Exercise brief |
Work out how many lines in the records below include the string "Purpose", and reply with that number alone.

Recorded data:
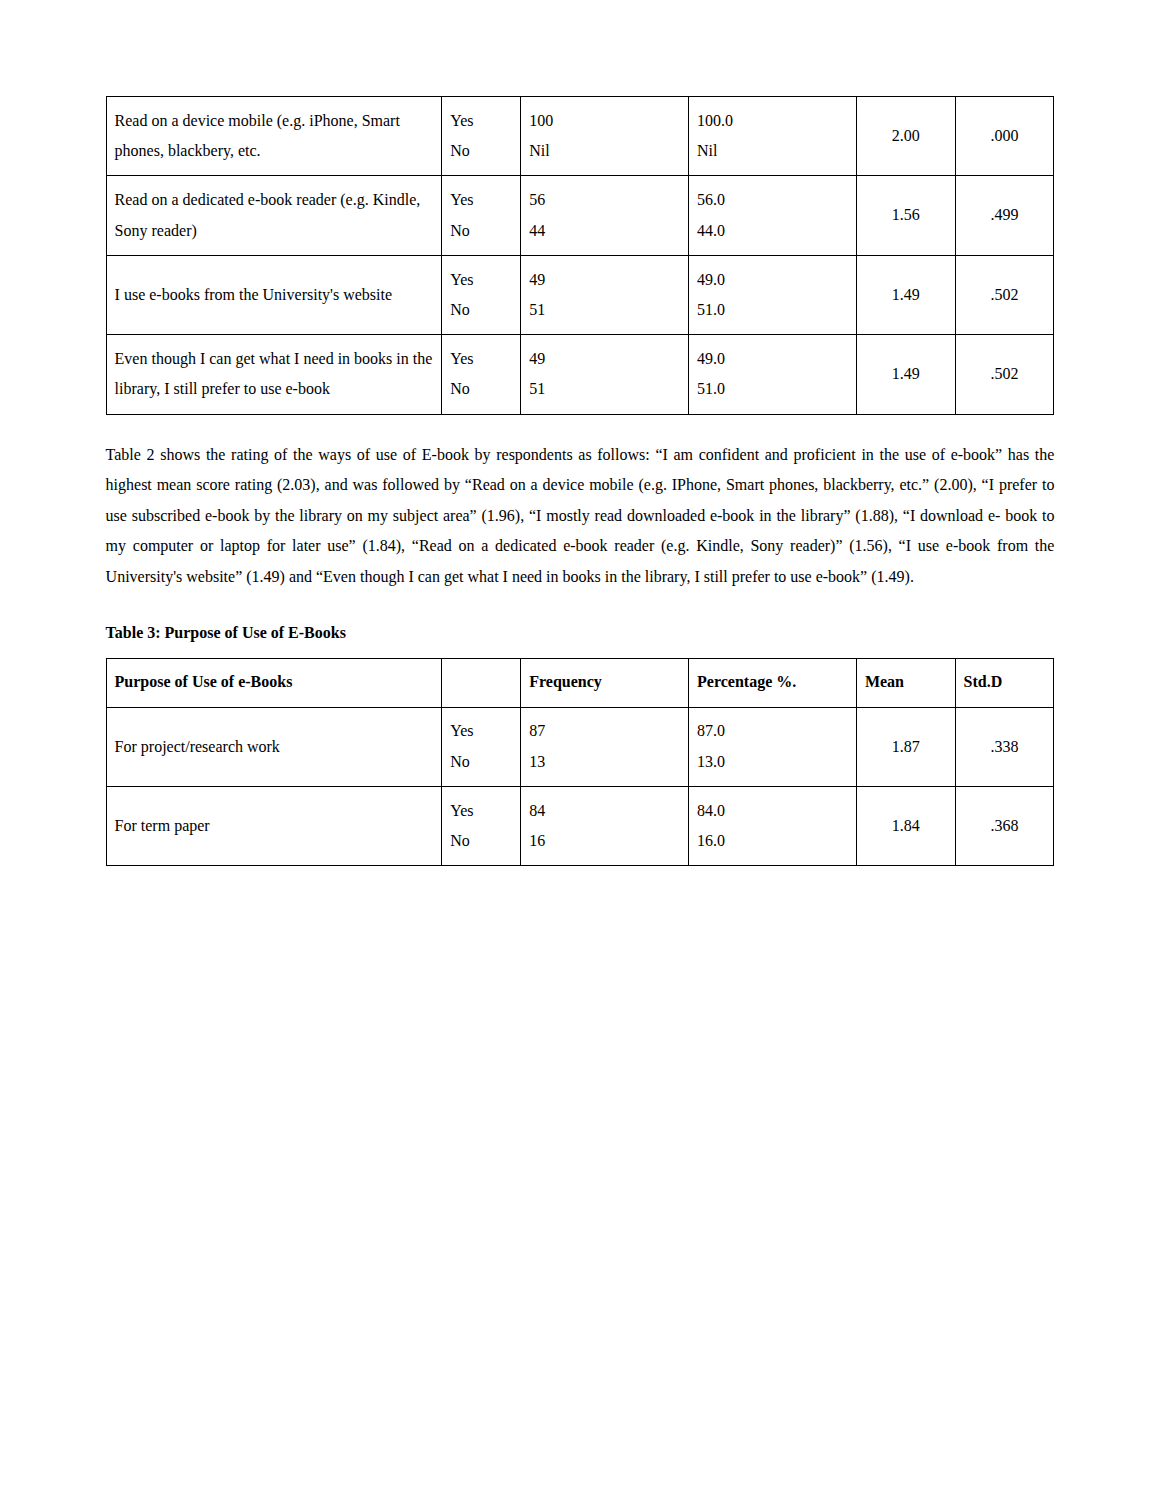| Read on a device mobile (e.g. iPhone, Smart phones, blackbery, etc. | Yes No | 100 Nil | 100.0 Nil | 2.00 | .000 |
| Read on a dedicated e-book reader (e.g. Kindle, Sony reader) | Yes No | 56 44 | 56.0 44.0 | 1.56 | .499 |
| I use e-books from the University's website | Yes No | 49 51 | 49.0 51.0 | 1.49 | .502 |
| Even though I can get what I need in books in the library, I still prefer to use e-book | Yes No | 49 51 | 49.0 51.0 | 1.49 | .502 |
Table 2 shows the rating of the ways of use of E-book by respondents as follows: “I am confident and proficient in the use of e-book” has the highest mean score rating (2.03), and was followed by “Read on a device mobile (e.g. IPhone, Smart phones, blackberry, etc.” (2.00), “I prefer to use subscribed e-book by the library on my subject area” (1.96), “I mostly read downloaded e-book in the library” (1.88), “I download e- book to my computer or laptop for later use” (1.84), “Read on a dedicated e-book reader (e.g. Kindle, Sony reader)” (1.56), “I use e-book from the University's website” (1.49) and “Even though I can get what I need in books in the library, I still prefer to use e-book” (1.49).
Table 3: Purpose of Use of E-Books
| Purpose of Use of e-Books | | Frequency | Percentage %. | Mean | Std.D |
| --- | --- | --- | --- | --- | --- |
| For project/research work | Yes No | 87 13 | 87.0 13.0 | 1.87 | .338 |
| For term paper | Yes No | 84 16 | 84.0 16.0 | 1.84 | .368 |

Solution to this problem |
2